Nach dieser nicht abschließenden Betrachtung erkennt man, daß die Dorffeuerwehr doch mit einer Vielzahl von Situationen umgehen können muß, an die man als Außenstehender noch gar nicht gedacht hat. Denn die örtliche Feuerwehr ist normalerweise zuerst an der Einsatzstelle, sie muß die Lage richtig einschätzen und die notwendigen Schritte einleiten. Aus diesem Grund empfiehlt es sich auch, die Weiterbildung des Führungspersonals ständig voranzutreiben. Warum sollte es bei einer kleineren Feuerwehr keinen ausgebildeten Zugführer geben? Gerade bei Kommandanten sollte dieser Lehrgang viel weiter verbreitet sein.
Die Einsatzhäufigkeit gibt es in aller Regel nicht her, größere Erfahrungen in der Einsatzrealität zu sammeln. Das muß in den Übungen so gut es geht und so wirklichkeitsnah wie möglich geschehen. Brutale Kompetenz in möglichst vielen Situationen ist der Schlüssel zur Anerkennung, und vor allem hilft sie dem, der unsere Hilfe nötig hat. Und das muß das Ziel allen unseren Handelns sein.
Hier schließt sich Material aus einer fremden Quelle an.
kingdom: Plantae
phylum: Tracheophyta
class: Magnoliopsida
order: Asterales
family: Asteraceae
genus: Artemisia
3 Kommentare zu „Leistungsvermögen von „Dorffeuerwehren““

  • Sehr Guter Artikel zum Thema Dorffeuerwehren,auch wir sind eine kleine aber relativ gut ausgebildete Dorffeuerwehr und wissen von was ihr sprecht , leider muss man aber auch sagen dass,einige Dorffeuerwehren absolut keinen Wert auf ihre Ausbildung legen und lieber „vor sich hinwurschteln“ obwohl sie über teilweise sehr gute Technick verfügen

  • Michael:

    Vielen Dank für die Blumen! Das vor sich hinwurschdeln ist m.E. weit verbreitet, weil man das ja bisher auch immer so gemacht hat. Das ist auch in unserer Umgebung zu beobachten. Da muß man halt mal frischen Wind reinlassen, sonst verbessert sich nix und die Feuerwehr ist ihren Aufgaben nicht gewachsen. Mit einer abwechslungsreichen Ausbildung, bei der die Leute auch mal eigene Ideen ausprobieren können, steigen Motivation, Lerneffekt und Spaß in der Gruppe. So soll es sein. Viele Grüße nach Sachsen!
    P.S. Nettes Fahrzeug, so eins haben wir auch!

  • Holger:

    Sehr gut!
    Sehe ich auch so.
    Im Ernstfall fragt keiner, ob es ’ne Dorffeuerwehr ist!

    Da zählt nur, DASS es ’ne FEUERWEHR ist!
    Und von der wird dann auch die schnelle und kompetente Arbeit einer Feuerwehr erwartet!